PROBLEM - Please copy every one of the rows below word for word, with no changes.

*** Opening of DATA EXCERPTS ***

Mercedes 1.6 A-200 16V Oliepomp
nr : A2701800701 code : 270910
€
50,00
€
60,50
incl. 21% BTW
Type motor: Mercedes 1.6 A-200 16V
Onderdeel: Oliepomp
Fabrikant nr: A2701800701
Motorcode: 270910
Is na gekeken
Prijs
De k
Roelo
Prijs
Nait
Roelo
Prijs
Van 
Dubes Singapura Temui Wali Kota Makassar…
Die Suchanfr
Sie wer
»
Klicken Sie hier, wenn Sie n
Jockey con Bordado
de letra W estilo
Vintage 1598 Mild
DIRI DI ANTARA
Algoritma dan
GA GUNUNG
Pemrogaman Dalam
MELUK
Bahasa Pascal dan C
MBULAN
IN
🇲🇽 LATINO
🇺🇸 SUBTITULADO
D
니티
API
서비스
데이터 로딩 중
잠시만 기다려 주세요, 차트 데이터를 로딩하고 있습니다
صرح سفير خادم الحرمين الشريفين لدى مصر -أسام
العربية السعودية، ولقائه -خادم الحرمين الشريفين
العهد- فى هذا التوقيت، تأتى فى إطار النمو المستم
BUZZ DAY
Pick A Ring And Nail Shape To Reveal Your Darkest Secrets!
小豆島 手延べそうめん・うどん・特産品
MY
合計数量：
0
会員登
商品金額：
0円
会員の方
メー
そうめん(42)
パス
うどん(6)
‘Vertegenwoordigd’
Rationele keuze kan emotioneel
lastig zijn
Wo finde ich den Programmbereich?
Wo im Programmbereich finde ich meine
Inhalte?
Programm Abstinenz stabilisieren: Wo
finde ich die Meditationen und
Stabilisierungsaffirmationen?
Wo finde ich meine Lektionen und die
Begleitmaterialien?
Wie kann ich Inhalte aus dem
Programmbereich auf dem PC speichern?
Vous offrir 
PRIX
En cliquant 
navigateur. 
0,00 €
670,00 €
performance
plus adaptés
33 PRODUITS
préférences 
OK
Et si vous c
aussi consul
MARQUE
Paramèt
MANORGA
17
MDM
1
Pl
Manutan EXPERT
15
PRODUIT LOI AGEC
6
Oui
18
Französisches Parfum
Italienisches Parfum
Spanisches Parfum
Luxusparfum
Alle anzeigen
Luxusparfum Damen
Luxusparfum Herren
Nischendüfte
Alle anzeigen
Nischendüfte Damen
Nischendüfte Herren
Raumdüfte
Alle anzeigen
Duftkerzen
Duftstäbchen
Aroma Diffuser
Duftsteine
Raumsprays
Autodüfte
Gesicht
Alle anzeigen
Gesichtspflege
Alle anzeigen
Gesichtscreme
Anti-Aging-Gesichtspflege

*** Close of DATA EXCERPTS ***

RESULT OF THIS TASK -
Mercedes 1.6 A-200 16V Oliepomp
nr : A2701800701 code : 270910
€
50,00
€
60,50
incl. 21% BTW
Type motor: Mercedes 1.6 A-200 16V
Onderdeel: Oliepomp
Fabrikant nr: A2701800701
Motorcode: 270910
Is na gekeken
Prijs
De k
Roelo
Prijs
Nait
Roelo
Prijs
Van 
Dubes Singapura Temui Wali Kota Makassar…
Die Suchanfr
Sie wer
»
Klicken Sie hier, wenn Sie n
Jockey con Bordado
de letra W estilo
Vintage 1598 Mild
DIRI DI ANTARA
Algoritma dan
GA GUNUNG
Pemrogaman Dalam
MELUK
Bahasa Pascal dan C
MBULAN
IN
🇲🇽 LATINO
🇺🇸 SUBTITULADO
D
니티
API
서비스
데이터 로딩 중
잠시만 기다려 주세요, 차트 데이터를 로딩하고 있습니다
صرح سفير خادم الحرمين الشريفين لدى مصر -أسام
العربية السعودية، ولقائه -خادم الحرمين الشريفين
العهد- فى هذا التوقيت، تأتى فى إطار النمو المستم
BUZZ DAY
Pick A Ring And Nail Shape To Reveal Your Darkest Secrets!
小豆島 手延べそうめん・うどん・特産品
MY
合計数量：
0
会員登
商品金額：
0円
会員の方
メー
そうめん(42)
パス
うどん(6)
‘Vertegenwoordigd’
Rationele keuze kan emotioneel
lastig zijn
Wo finde ich den Programmbereich?
Wo im Programmbereich finde ich meine
Inhalte?
Programm Abstinenz stabilisieren: Wo
finde ich die Meditationen und
Stabilisierungsaffirmationen?
Wo finde ich meine Lektionen und die
Begleitmaterialien?
Wie kann ich Inhalte aus dem
Programmbereich auf dem PC speichern?
Vous offrir 
PRIX
En cliquant 
navigateur. 
0,00 €
670,00 €
performance
plus adaptés
33 PRODUITS
préférences 
OK
Et si vous c
aussi consul
MARQUE
Paramèt
MANORGA
17
MDM
1
Pl
Manutan EXPERT
15
PRODUIT LOI AGEC
6
Oui
18
Französisches Parfum
Italienisches Parfum
Spanisches Parfum
Luxusparfum
Alle anzeigen
Luxusparfum Damen
Luxusparfum Herren
Nischendüfte
Alle anzeigen
Nischendüfte Damen
Nischendüfte Herren
Raumdüfte
Alle anzeigen
Duftkerzen
Duftstäbchen
Aroma Diffuser
Duftsteine
Raumsprays
Autodüfte
Gesicht
Alle anzeigen
Gesichtspflege
Alle anzeigen
Gesichtscreme
Anti-Aging-Gesichtspflege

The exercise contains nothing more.